Assignment 1: Please output the records from the line with "23: (223, 55)" to the end of the records as a numbered list, leaving out blank lines.

# Asking the series number of a CD



## renxiaowei (Oct 13, 2015)

Dear all,

Any one who can help me to let me know the series number (or bar code) of this CD? I think it is released by Eurodisc for the Czech company Supraphon in 1980s.

thank you.
Xiaowei


----------



## KenOC (Mar 7, 2011)

I'd bet it is the same as this Supraphon release, 38C37-7056. It's available 3rd party on Amazon US.










For the current Supraphon release of (probably) the same performances plus extras, try their catalog No. 11 1965-2 011, barcode 099925196523.


----------



## renxiaowei (Oct 13, 2015)

Thank you, Yes, I have both Czech release and the Japan release 38CC37-7056. But I just see the Eurodisc release so I try to collect all 3 releases as a sample of multiple market distribution of a recording. Thank you again.


----------



## SixFootScowl (Oct 17, 2011)

renxiaowei said:


> Dear all,
> 
> Any one who can help me to let me know the series number (or bar code) of this CD? I think it is released by Eurodisc for the Czech company Supraphon in 1980s.
> 
> ...

Assignment 2: In the CD thread, rewrite the passage from "I'd bet it is" to "011, barcode 099925196523." with "Amazon US" switched to "Amazon UK".

Data:
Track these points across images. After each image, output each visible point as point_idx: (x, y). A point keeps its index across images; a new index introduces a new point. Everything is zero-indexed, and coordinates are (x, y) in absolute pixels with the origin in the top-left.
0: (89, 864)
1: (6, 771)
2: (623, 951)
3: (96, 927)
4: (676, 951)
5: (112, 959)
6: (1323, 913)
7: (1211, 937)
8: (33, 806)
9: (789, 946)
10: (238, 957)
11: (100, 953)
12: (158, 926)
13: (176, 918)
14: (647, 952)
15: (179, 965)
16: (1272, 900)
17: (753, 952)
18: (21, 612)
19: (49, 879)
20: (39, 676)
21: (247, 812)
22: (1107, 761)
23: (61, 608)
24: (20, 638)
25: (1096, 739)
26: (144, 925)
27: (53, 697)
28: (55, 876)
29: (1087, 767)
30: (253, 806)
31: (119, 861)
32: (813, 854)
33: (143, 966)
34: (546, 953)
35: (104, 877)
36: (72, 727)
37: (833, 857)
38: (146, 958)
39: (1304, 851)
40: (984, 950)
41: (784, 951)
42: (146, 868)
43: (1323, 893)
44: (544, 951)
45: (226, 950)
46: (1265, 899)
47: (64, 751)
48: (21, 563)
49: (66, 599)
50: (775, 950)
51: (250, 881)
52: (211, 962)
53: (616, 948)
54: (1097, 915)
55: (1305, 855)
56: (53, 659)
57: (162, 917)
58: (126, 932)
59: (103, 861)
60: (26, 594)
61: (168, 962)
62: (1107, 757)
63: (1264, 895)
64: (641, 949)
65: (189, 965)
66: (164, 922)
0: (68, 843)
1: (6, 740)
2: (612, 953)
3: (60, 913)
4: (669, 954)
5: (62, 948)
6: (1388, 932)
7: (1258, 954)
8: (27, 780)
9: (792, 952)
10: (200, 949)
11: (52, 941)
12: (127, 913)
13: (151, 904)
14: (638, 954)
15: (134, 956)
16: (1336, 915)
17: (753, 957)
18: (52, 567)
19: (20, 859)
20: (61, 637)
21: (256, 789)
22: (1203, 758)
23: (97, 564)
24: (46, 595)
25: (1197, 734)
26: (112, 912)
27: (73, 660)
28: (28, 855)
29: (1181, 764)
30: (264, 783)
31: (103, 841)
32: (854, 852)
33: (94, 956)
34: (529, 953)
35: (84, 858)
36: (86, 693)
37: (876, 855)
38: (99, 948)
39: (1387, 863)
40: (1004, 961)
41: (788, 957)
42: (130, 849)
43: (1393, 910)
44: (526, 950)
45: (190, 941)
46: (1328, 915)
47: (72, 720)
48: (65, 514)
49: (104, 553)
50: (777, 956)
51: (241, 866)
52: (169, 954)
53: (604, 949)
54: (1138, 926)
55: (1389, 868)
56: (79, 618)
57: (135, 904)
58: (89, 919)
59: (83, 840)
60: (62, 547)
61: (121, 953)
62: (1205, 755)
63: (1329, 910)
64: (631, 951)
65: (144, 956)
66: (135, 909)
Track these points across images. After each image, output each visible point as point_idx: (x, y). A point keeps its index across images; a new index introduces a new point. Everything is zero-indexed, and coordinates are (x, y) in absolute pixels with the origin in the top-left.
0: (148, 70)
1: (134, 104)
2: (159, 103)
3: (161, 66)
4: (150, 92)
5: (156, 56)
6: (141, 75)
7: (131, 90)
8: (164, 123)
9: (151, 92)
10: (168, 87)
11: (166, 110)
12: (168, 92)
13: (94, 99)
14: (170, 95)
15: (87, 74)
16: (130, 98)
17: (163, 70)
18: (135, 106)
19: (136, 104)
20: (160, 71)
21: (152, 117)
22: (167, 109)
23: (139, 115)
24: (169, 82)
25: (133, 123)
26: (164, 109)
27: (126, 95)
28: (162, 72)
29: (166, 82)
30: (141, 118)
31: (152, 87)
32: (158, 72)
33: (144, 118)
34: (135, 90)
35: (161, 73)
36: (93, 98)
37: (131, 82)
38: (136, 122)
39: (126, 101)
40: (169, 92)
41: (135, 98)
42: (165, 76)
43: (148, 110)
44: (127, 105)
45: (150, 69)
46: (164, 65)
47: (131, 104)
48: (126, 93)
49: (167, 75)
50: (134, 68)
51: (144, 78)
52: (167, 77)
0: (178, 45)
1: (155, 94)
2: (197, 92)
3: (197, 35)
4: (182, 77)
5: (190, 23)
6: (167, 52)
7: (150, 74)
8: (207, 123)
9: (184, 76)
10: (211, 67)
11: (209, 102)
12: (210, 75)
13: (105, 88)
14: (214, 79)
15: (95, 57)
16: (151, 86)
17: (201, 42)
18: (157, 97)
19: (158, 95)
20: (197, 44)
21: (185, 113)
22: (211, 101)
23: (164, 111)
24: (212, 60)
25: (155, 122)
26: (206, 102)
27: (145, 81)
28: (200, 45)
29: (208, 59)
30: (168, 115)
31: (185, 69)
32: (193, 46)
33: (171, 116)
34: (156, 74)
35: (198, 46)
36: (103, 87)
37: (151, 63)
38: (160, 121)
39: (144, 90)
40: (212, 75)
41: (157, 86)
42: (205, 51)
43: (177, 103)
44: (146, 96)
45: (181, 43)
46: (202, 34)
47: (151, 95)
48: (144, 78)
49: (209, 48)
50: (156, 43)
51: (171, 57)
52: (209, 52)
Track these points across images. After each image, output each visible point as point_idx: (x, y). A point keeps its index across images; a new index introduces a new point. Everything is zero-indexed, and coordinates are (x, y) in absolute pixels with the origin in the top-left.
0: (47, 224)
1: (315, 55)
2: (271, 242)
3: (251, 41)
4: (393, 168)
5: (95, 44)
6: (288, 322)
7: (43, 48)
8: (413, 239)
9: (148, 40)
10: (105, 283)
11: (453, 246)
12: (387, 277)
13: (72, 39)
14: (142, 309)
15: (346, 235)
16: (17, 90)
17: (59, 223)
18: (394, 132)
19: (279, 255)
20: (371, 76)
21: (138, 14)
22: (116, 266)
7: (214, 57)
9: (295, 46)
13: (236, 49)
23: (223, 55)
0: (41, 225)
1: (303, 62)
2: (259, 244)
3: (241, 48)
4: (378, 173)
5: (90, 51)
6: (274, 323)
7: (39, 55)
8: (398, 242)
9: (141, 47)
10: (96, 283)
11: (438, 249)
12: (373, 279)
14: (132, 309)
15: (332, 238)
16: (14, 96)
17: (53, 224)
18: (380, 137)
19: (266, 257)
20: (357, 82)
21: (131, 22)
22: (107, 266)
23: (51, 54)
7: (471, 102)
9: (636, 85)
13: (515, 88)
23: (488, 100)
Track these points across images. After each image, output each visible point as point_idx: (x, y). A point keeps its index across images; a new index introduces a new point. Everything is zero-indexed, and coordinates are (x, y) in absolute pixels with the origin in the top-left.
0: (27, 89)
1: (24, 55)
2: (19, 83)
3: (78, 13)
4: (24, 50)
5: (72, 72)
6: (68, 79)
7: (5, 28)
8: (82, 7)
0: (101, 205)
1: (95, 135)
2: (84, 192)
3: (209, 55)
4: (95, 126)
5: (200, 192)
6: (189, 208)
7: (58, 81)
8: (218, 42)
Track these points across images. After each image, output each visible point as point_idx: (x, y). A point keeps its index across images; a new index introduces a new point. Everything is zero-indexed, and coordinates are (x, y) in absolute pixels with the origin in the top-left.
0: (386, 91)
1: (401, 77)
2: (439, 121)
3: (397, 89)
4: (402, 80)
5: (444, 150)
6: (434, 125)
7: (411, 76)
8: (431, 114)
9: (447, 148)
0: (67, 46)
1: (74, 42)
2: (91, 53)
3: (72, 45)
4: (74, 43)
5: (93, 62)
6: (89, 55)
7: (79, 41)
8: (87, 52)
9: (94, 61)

Exercise solution 1:
1. 23: (223, 55)
2. 0: (41, 225)
3. 1: (303, 62)
4. 2: (259, 244)
5. 3: (241, 48)
6. 4: (378, 173)
7. 5: (90, 51)
8. 6: (274, 323)
9. 7: (39, 55)
10. 8: (398, 242)
11. 9: (141, 47)
12. 10: (96, 283)
13. 11: (438, 249)
14. 12: (373, 279)
15. 14: (132, 309)
16. 15: (332, 238)
17. 16: (14, 96)
18. 17: (53, 224)
19. 18: (380, 137)
20. 19: (266, 257)
21. 20: (357, 82)
22. 21: (131, 22)
23. 22: (107, 266)
24. 23: (51, 54)
25. 7: (471, 102)
26. 9: (636, 85)
27. 13: (515, 88)
28. 23: (488, 100)
29. Track these points across images. After each image, output each visible point as point_idx: (x, y). A point keeps its index across images; a new index introduces a new point. Everything is zero-indexed, and coordinates are (x, y) in absolute pixels with the origin in the top-left.
30. 0: (27, 89)
31. 1: (24, 55)
32. 2: (19, 83)
33. 3: (78, 13)
34. 4: (24, 50)
35. 5: (72, 72)
36. 6: (68, 79)
37. 7: (5, 28)
38. 8: (82, 7)
39. 0: (101, 205)
40. 1: (95, 135)
41. 2: (84, 192)
42. 3: (209, 55)
43. 4: (95, 126)
44. 5: (200, 192)
45. 6: (189, 208)
46. 7: (58, 81)
47. 8: (218, 42)
48. Track these points across images. After each image, output each visible point as point_idx: (x, y). A point keeps its index across images; a new index introduces a new point. Everything is zero-indexed, and coordinates are (x, y) in absolute pixels with the origin in the top-left.
49. 0: (386, 91)
50. 1: (401, 77)
51. 2: (439, 121)
52. 3: (397, 89)
53. 4: (402, 80)
54. 5: (444, 150)
55. 6: (434, 125)
56. 7: (411, 76)
57. 8: (431, 114)
58. 9: (447, 148)
59. 0: (67, 46)
60. 1: (74, 42)
61. 2: (91, 53)
62. 3: (72, 45)
63. 4: (74, 43)
64. 5: (93, 62)
65. 6: (89, 55)
66. 7: (79, 41)
67. 8: (87, 52)
68. 9: (94, 61)

Exercise solution 2:
I'd bet it is the same as this Supraphon release, 38C37-7056. It's available 3rd party on Amazon UK.










For the current Supraphon release of (probably) the same performances plus extras, try their catalog No. 11 1965-2 011, barcode 099925196523.